If human sexuality in a movie makes you uncomfortable then you will
probably want to avoid this movie. Of
course, nowadays just about every person who’s even mildly exhibitionist (which
includes most of Hollywood )
has either taken nude selfies or filmed themselves having sex. A couple of years ago dozens of actresses who
were foolish enough to buy Apple products discovered that the crappy Cloud
security had allowed people to download their photos and videos – ones just
like what we see in this film. If you
think about it, Crane was really just an early adopter for an activity that is
far more common today. So, if seeing
this kind of activity in a movie would not bother you, or at least not bother
you to the point of ruining the movie for you, then I recommend you give Auto
Focus a try.
Chip’s Rating: 3 out of 5 stars
For me, this is more or less a character study of a couple of significantly flawed individuals. While Crane's descent into a bizarre sexual addiction is fictionalized here, I think there's some truth underlying that version of the narrative. I remember Crane's murder as well, and then the weird allegations that came out afterward, and how odd that seemed compared to the guy we saw on television.
ReplyDeleteI like Dafoe in this a lot. Dafoe has always been able to do creepy well, and here it's no less creepy than he often is, but it's of a different sort, or at least focused in a different way.
Both Kinnear and Dafoe could have been considered for Oscars in a less prudish world. For as much as Hollywood likes to show and talk about sex, it's remarkably unwilling to reward it much come Oscar time.
Dafoe is usually "menacing creepy", sometimes even without trying, but in this one he's more "needy creepy", so he did impress me.
DeleteI agree that the Oscars shy away from characters who enjoy sex.
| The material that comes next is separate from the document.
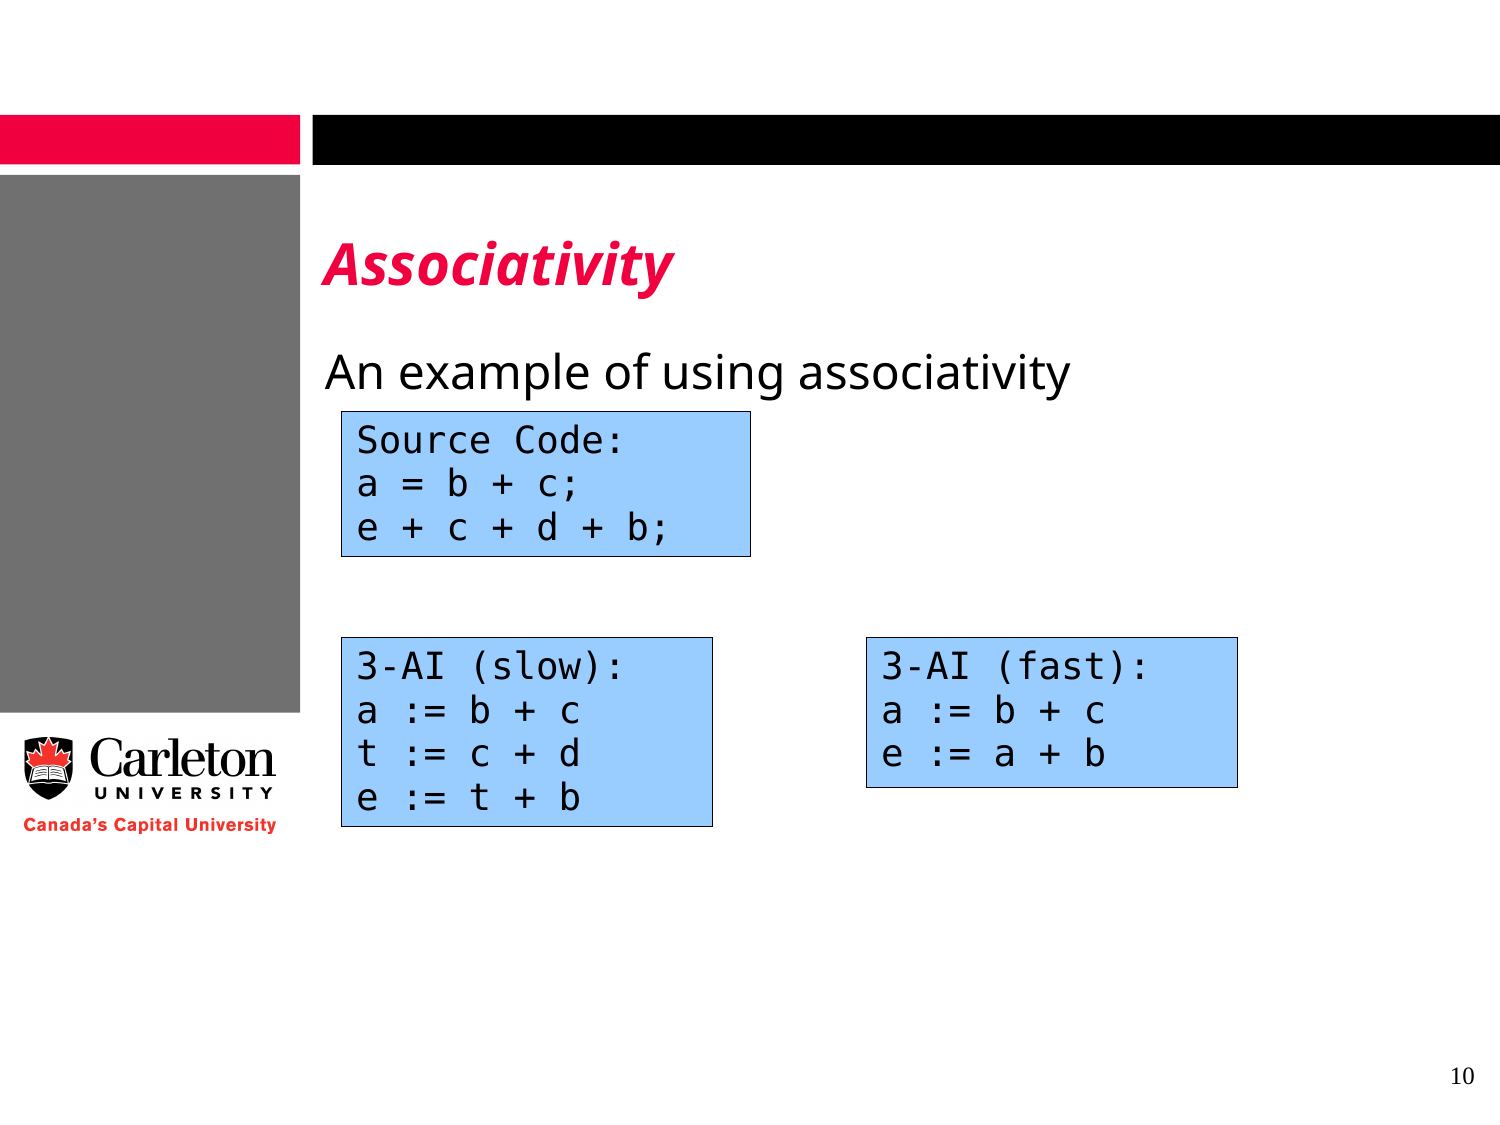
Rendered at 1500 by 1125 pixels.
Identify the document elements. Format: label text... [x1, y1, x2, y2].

title Associativity [324, 187, 1450, 324]
list An example of using associativity [324, 324, 1450, 1036]
picture [24, 737, 276, 834]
I went back through the nominees for Actor and Actress back to 2000 and none of them really played a role like that. Geoffrey Rush in Quills played the Marquis de Sade, but the movie is about censorship and freedom of expression, not sex. Peter O'Toole plays a "dirty old man" in Venus, but not one anyone has to worry about. DiCaprio's character in The Wolf of Wall Street may be the most amoral one I could find, but even then it was much more about the money and drugs than it was about sex.
As for the women, Jennifer Lawrence's character is referred to as a "slut" many times in Silver Linings Playbook but she never actually does anything in the movie and she's "trying to get better". Joan Allen's character in The Candidate has to defend herself for appearing on video having sex, but the movie completely wipes that away. Charlize Theron in Monster is a prostitute, but she certainly does not enjoy having sex with the johns. Diane Lane in Unfaithful may come the closest since she has hot sex while cheating on her husband, but even there she learns An Important Lesson.
Love review Chip, as usual. I really enjoyed this film. It was definitely underrated. It was a very interesting take on a sex addiction. It seems like in 2002 sex addiction still wasn't widely accepted as an addiction so in some ways this film was ahead of its time.
ReplyDeleteThanks.
DeleteThis may disappoint you, but I don't believe in sex addiction. Everybody likes sex. We're supposed to otherwise our species would have died out a long time ago.